In short, the central constitutional holding of the “incidental overhear” cases is that a warrant need not identify every person whose communications will be acquired in order to comply with the Fourth Amendment’s particularity requirement. Whatever merits might attach to the principle that those in contact with a surveillance target are not entitled to any legal process beyond what the target must receive, that is manifestly not the principle these cases espoused. (Indeed, if that were the applicable principle here, it is unclear why the Ninth Circuit proceeded to analyze whether the interception of Mohamud’s communications was “reasonable,” since he was in communication with a target for whom no “reasonableness” analysis was necessary.)

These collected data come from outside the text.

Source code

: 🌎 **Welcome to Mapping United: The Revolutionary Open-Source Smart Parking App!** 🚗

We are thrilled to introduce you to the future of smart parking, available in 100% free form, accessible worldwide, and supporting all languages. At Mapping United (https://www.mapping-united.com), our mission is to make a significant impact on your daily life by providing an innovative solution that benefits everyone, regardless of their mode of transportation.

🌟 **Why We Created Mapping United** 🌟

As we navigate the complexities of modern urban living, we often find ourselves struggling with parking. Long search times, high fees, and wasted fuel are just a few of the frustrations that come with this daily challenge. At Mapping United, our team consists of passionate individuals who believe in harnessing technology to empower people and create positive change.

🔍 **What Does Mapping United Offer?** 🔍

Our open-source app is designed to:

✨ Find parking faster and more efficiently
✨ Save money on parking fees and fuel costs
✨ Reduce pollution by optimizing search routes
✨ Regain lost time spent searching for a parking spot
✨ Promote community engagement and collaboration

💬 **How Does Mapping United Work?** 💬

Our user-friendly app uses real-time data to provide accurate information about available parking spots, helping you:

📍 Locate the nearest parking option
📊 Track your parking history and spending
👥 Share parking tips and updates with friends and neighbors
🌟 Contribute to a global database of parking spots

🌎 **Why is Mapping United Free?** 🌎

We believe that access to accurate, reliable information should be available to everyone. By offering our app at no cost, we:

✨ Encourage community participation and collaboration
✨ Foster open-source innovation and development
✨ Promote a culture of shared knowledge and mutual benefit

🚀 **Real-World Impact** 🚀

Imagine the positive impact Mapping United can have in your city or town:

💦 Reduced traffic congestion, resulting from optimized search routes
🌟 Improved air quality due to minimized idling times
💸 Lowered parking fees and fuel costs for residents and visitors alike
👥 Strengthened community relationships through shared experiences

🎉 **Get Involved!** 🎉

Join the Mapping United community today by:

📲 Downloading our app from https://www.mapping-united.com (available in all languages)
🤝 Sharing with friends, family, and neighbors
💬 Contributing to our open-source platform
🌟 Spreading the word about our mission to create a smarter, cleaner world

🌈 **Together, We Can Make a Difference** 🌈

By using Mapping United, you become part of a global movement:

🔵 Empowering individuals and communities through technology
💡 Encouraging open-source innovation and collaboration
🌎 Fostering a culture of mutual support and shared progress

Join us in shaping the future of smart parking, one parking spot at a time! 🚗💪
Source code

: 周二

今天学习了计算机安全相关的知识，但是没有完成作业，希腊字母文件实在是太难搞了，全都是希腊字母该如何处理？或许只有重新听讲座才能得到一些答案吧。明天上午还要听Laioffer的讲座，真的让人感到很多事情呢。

This error goes beyond an attempt to apply a rule to a set of facts where it is inapplicable. The panel fundamentally misunderstands the rule itself, and reads into the “incidental overhear” cases a principle that they do not support. In so doing, the Ninth Circuit joins other lower courts that are following the FISA Court down a major constitutional detour, and threatening the privacy rights of millions of Americans in the process.